Plang Sengketa Berdiri, Muhsin Tagih Pelunasan Lahan 529 Ru untuk Pabrik Puma


KEDIRI (Jatim ),Ramalnews.com – Jomsen Silitonga.

Rabu 29/07/2026, Persoalan pembebasan lahan untuk pembangunan pabrik sepatu Puma di Desa Tales, Kecamatan Ngadiluwih, Kabupaten Kediri, menjadi perhatian setelah salah seorang pemilik lahan, Muhsin Yusuf, menyatakan hingga kini sisa pembayaran atas lahan miliknya seluas 529 ru belum diterimanya.

Berdasarkan dokumen yang diperlihatkan kepada Ramalnews.com, pembayaran atas lahan tersebut telah dilakukan sebanyak tiga kali dengan total sekitar Rp3 miliar. Menurut Muhsin, sisa pembayaran dijanjikan akan diselesaikan pada Januari 2026, namun hingga saat ini belum terealisasi.

Sebagai bentuk keberatan, Muhsin memasang plang bertuliskan "Tanah Ini Masih Dalam Sengketa" di lokasi lahannya. Selain itu, ia juga telah memberikan surat kuasa pendampingan kepada Lembaga Perlindungan Konsumen Nasional Indonesia (LPKNI) untuk mendampingi dan mengawal penyelesaian persoalan tersebut sesuai ketentuan hukum yang berlaku.

Saat melakukan peliputan di lokasi, Ramalnews.com mendapati lahan yang menjadi objek sengketa tersebut telah ditanami jagung. Namun, hingga berita ini diterbitkan belum diketahui siapa pihak yang melakukan penanaman. Muhsin mengaku tidak mengetahui siapa yang menanam maupun mengelola tanaman jagung di atas lahannya.

"Saya tidak pernah bertemu langsung dengan pihak pembeli. Semua komunikasi selama proses pembebasan lahan dilakukan melalui pihak kedua atau mediator. Saya hanya berharap hak saya dipenuhi sesuai kesepakatan," kata Muhsin kepada Ramalnews.com.

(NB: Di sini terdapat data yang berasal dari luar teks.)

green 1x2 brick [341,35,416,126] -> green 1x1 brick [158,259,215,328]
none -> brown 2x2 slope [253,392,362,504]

Muhsin mengaku memperoleh informasi bahwa sejumlah pemilik lahan lainnya telah menerima pelunasan. Karena itu, ia mempertanyakan mengapa pembayaran atas lahannya hingga kini belum juga diselesaikan.

"Kalau memang benar yang lain sudah menerima pelunasan, kenapa lahan saya sampai sekarang belum juga dilunasi? Saya hanya meminta hak saya dipenuhi sesuai kesepakatan dan berharap ada penyelesaian yang baik," ujarnya.

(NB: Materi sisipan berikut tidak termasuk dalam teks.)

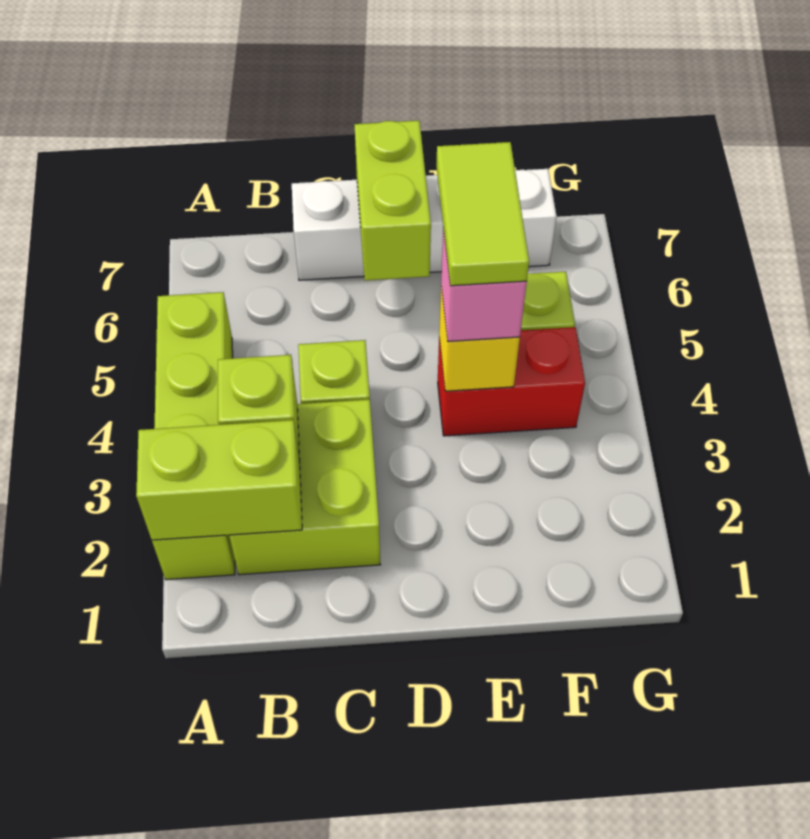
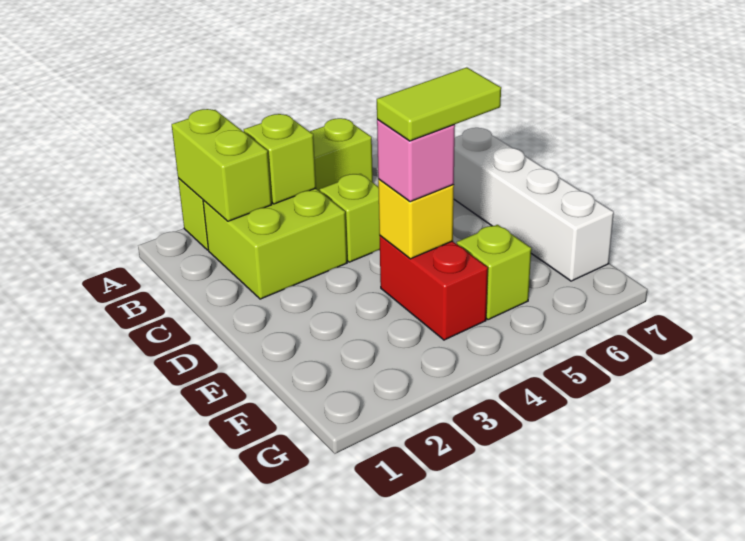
lime 1x2 brick [354,121,431,280] -> none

Menurut Muhsin, persoalan tersebut diharapkan dapat diselesaikan melalui musyawarah. Namun, apabila tidak ditemukan penyelesaian, ia menyerahkan pendampingan kepada LPKNI sesuai surat kuasa yang telah diberikan.

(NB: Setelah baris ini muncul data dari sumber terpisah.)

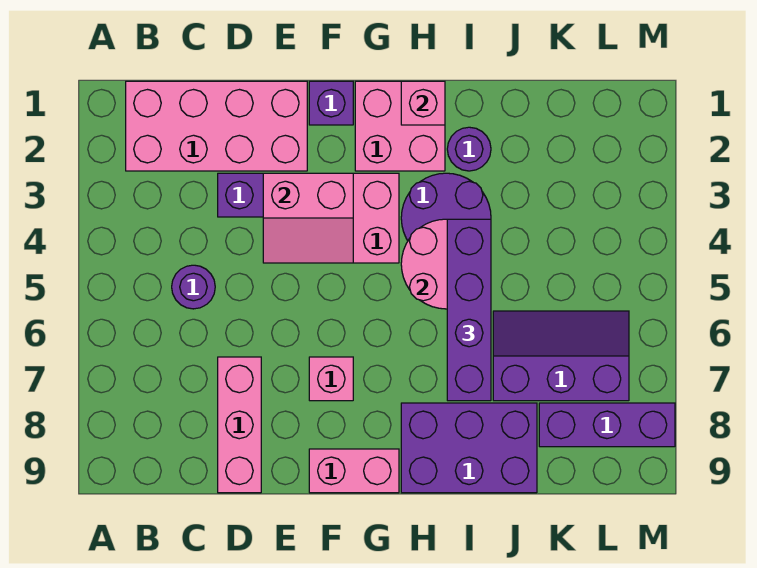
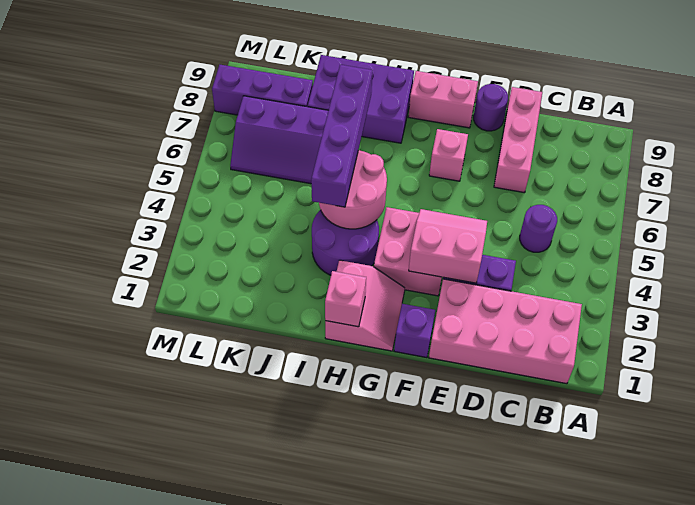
pink 2x2 brick [355,81,445,171] -> pink 2x2 slope [325,260,405,351]
purple 1x1 round brick [447,127,491,171] -> purple 1x1 round brick moved to [474,84,508,131]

Persoalan yang disampaikan Muhsin diharapkan mendapat perhatian dari Pemerintah Kab. Kediri, DPRD Kab. Kediri, Kantor ATR/BPN kab. Kediri,Polres Kediri, Kejaksaan Negeri Kab. Kediri, Kodim 0809/Kediri, serta instansi terkait lainnya. Penyelesaian yang transparan dan sesuai ketentuan hukum dinilai penting untuk memberikan kepastian hukum bagi seluruh pihak sekaligus menjaga kepercayaan masyarakat dan iklim investasi di Kabupaten Kediri.

Hingga berita ini diterbitkan, Ramalnews.com telah berupaya memperoleh konfirmasi dari pihak pembeli, pihak mediator, maupun pihak-pihak terkait lainnya. Namun, belum ada tanggapan yang diterima. Redaksi akan memuat hak jawab atau penjelasan dari pihak-pihak tersebut pada pemberitaan selanjutnya sebagai bentuk pemberitaan yang berimbang sesuai Undang-Undang Nomor 40 Tahun 1999 tentang Pers dan Kode Etik Jurnalistik.